One Canadian pot producer is seeing green in America, after four states vote to legalize recreational use of the drug.

At least one Canadian pot company hopes to strike it rich in the new frontiers of recreational pot sales opened up by last week’s U.S. elections.

Maple Leaf Green World’s foray into the U.S. started about a year ago in anticipation of last week’s state ballot measures endorsing legal recreational pot in California, Nevada, Massachusetts, and Maine.

“We are the only [publicly-traded] company that operates on both sides of the border,” Raymond Lai, the company’s president and CEO, told VICE News.

Advertisement

The Alberta-based company has set up shop in Southern California, where it bought a 20-acre piece of land and built a greenhouse growing facility, Lai said. A non-profit medicinal pot cooperative pays Maple Leaf a consulting fee for its pot-growing expertise, on top of leasing the facility and its equipment.

The first two crops will be harvested and shipped to the cooperative’s members by December, and Lai expects the current greenhouse to generate $1 million to 1.5 million of revenue per year.

After the four ballot initiatives passed last week, Lai said the company will expand the facility tenfold and buy an expansion property in San Diego County. In Nevada, the company has just secured a medical pot cultivation license, which Lai said will put them near the front of the line for a recreational pot license.

“We expect [the US] will provide our main source of revenue,” Lai said.

The pot business is booming in the US, with sales projected to reach $22 billion by 2020. California alone could quickly become the largest commercial pot market in the world.
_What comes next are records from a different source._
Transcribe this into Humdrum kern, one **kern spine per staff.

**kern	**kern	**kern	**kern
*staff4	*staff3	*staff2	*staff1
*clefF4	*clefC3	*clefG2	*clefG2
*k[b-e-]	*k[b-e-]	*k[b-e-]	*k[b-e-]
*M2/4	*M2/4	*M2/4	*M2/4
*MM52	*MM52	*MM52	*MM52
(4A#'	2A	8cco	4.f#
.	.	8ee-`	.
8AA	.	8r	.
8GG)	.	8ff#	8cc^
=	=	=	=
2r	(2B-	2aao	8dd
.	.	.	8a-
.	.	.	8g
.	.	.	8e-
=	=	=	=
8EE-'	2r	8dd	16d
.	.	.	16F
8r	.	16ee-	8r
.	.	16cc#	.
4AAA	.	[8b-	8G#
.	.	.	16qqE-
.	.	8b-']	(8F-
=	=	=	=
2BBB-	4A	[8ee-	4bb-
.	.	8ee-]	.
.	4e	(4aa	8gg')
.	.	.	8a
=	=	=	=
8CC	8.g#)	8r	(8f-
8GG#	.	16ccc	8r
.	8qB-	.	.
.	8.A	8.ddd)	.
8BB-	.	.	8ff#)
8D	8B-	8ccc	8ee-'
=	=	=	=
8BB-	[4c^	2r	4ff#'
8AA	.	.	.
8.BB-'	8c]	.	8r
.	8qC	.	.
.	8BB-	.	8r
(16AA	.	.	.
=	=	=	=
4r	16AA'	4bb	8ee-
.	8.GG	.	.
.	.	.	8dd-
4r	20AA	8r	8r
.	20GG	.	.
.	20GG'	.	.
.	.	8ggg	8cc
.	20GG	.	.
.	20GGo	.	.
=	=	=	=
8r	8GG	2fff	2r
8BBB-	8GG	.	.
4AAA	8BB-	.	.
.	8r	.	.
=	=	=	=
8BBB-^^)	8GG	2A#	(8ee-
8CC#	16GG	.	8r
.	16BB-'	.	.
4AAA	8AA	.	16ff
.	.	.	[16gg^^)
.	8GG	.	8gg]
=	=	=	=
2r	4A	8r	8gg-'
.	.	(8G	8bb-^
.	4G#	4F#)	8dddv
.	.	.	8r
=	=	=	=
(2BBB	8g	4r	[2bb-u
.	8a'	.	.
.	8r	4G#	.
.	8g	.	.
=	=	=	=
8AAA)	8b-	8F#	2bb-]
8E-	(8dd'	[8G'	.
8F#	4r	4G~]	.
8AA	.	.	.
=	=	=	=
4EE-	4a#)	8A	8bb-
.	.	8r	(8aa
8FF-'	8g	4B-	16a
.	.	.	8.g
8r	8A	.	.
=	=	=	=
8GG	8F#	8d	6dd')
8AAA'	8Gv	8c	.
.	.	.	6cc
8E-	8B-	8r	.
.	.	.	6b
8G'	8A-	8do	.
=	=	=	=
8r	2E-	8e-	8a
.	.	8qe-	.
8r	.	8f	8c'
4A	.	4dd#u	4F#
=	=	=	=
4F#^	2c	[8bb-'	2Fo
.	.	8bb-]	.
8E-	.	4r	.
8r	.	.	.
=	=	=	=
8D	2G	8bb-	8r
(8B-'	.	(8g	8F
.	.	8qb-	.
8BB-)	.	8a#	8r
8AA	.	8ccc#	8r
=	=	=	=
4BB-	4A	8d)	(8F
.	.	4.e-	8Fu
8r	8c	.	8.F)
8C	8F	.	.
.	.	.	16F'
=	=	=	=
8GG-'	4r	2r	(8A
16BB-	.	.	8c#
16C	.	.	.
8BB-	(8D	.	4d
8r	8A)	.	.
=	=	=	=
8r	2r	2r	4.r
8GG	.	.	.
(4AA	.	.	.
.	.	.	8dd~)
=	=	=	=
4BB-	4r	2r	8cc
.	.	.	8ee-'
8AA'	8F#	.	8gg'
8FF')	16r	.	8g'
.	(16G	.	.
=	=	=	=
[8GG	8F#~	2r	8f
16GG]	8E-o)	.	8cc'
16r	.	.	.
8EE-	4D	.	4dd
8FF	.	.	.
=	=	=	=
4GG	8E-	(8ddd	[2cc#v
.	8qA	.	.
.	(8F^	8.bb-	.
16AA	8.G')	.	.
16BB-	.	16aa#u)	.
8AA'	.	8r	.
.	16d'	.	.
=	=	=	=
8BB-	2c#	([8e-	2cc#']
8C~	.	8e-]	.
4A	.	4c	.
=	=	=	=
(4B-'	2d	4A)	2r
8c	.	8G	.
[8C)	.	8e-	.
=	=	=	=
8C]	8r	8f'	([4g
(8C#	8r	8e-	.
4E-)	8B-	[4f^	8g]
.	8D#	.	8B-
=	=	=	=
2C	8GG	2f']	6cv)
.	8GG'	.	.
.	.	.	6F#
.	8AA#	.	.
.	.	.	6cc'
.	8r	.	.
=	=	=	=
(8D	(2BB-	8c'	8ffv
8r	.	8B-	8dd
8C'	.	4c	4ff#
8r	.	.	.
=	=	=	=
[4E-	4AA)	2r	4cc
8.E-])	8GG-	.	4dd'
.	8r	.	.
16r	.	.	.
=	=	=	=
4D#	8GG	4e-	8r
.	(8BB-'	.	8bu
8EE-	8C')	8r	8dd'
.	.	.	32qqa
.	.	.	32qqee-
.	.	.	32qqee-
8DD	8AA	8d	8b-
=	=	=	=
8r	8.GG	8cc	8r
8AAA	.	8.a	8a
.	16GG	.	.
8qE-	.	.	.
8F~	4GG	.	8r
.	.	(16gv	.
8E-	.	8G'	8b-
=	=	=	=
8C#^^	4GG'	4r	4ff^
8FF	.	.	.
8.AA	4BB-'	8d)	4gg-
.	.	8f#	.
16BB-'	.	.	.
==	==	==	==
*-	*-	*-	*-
But some Canadian pot producers have expressed caution entering the massive markets emerging south of the border.

“The companies that really fail are the ones that try to do a little too much of everything,” Denis Arsenault, president of OrganiGram, told VICE News. “You need to temper the excitement of the potential of the market and make sure you service your customers within Canada and deliver on execution.”

Advertisement

The New Brunswick-based medical pot company expects to expand into recreational marijuana when the Liberal government introduces its legalization framework in the spring.

Right now, licensed marijuana companies have the capacity to produce only a fraction of the 655 metric tonnes of pot the Parliamentary Budget Office forecasts it will take to supply the Canadian market in the first year of legalization.

“Scaling up to meet the demand for our product in Canada is a full-time job,” Arsenault said.

And besides, operating in Canada has major advantages as long as marijuana remains an illegal drug under US federal laws, he said.

While states continue to legalize pot, the U.S. government still classifies marijuana as an illegal drug alongside LSD and Heroin. American pot companies can’t export their products across state or national borders and foreign producers can’t ship it in, creating an effective firewall around the budding US industry.

US producers have struggled to access banking, payment processing services and institutional investors.

And with Republicans now controlling the House, Senate and the White House, it could be years before a change to federal laws.

The longer it takes for that to happen, the bigger the advantage for Canadian companies.

“Canadians, with the way the laws and regulations are set up here, are really ahead of the rest of the world,” Jordan Sinclair, a spokesperson for Tweed Inc., Canada’s largest licensed pot producer, told VICE News.

Because of the strong regulations and clear legalization framework in Canada, companies are free to scale production, attract investors, and export to emerging markets overseas without having to worry about American competition, Sinclair said.

Tweed’s products are now sold at pharmacies across Germany, with expansion planned in Brazil and a licensing agreement bringing its technology and expertise to Australia.

While major US stock exchanges only list a few pharmaceutical companies selling niche cannabis-based epilepsy drugs and pain pills, Tweed’s parent company, Canopy Growth, is listed on the main Toronto stock exchange,

Last week, the company’s stock price pushed its valuation over $1 billion, believed to be the first company of its kind in the world to be priced so high.